• _TASKS_
[1] Reproduce word for word the section of the Vasantha R. Raghavan biography that opens with the words containing "Lt. Gen. (Retd.)" and closes with "Analysis in Chennai.".
[2] Write what comes next in the Vasantha R. Raghavan biography, picking up right after its final sentence.
━━━ EXCERPTED PASSAGE
Lt. Gen. (Retd.) Vasantha R. Raghavan is a former Indian military general and now a security consultant. He retired as the director general of military operations in 1994, having served in the Indian Army for 37 years. After retiring from the army, he has written several books and is currently the director of the Delhi Policy Group and president of the Centre for Security Analysis in Chennai.

Military career
Raghavan was commissioned in the Punjab Regiment in 1957. He graduated in 1968 from the Royal Military College of Science and the Army Staff College in the UK. He was the commanding general in the Siachen and Kargil sectors during some of the intense combat actions in the area. He was closely involved in the formulation of the Sino-Indian accord on maintaining peace on the borders and in the series of negotiations with Pakistan on the Siachen dispute. As director general of military operations, he was closely involved in strategic planning and field force management of the army. He was awarded the PVSM, UYSM, and AVSM honours by the Government of India.
━━━━━━
━━━ ROWS
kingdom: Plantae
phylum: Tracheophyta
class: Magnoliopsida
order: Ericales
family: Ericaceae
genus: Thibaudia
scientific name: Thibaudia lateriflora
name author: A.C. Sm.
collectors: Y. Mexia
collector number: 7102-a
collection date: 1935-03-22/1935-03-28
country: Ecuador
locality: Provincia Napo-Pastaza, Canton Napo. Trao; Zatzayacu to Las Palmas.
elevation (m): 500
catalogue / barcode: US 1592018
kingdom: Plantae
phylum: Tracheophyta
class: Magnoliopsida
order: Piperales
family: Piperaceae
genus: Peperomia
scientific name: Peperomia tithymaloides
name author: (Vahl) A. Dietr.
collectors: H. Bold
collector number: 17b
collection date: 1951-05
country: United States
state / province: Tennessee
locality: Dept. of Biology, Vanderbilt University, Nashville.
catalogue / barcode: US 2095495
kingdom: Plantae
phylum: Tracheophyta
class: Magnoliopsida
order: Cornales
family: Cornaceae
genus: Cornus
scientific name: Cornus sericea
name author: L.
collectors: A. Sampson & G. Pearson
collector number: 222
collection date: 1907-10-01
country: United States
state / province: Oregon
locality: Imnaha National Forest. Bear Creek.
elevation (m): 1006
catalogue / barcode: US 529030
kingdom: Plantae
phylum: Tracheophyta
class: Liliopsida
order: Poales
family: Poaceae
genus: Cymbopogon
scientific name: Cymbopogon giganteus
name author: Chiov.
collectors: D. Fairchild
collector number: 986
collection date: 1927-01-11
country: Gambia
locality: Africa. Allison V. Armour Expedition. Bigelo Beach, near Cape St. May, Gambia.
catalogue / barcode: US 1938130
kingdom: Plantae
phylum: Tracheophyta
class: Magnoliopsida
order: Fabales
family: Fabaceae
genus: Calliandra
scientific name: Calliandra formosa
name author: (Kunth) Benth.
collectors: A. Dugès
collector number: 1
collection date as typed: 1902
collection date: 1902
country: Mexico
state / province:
━━━━━━
• _THE ANSWERS_
[1]
Lt. Gen. (Retd.) Vasantha R. Raghavan is a former Indian military general and now a security consultant. He retired as the director general of military operations in 1994, having served in the Indian Army for 37 years. After retiring from the army, he has written several books and is currently the director of the Delhi Policy Group and president of the Centre for Security Analysis in Chennai.

[2]
Publications
Raghavan has written four books since retiring from military service:

By the Land and Sea: A History of the Punjab Regiment
India’s Need for Strategic Balance
Infantry in India
Siachen: Conflict Without End

He has also edited several books:

Internal Conflicts in Myanmar
Nuclear Disarmament - India-EU Perspective
Internal Conflicts in Nepal- Transnational Consequences
The Naxal Threat: Causes, State Responses and Consequence
Conflict in Sri Lanka: Internal and External Consequences
Conflicts in the Northeast: Internal and External Effects (jointly edited with Sanjoy Hazarika)
Jammu and Kashmir - Impact on Polity, Society and Economy
Post Conflict Sri Lanka - Rebuilding of Society

He has also edited more than a dozen other books and written numerous articles on strategic issues relating to India's security.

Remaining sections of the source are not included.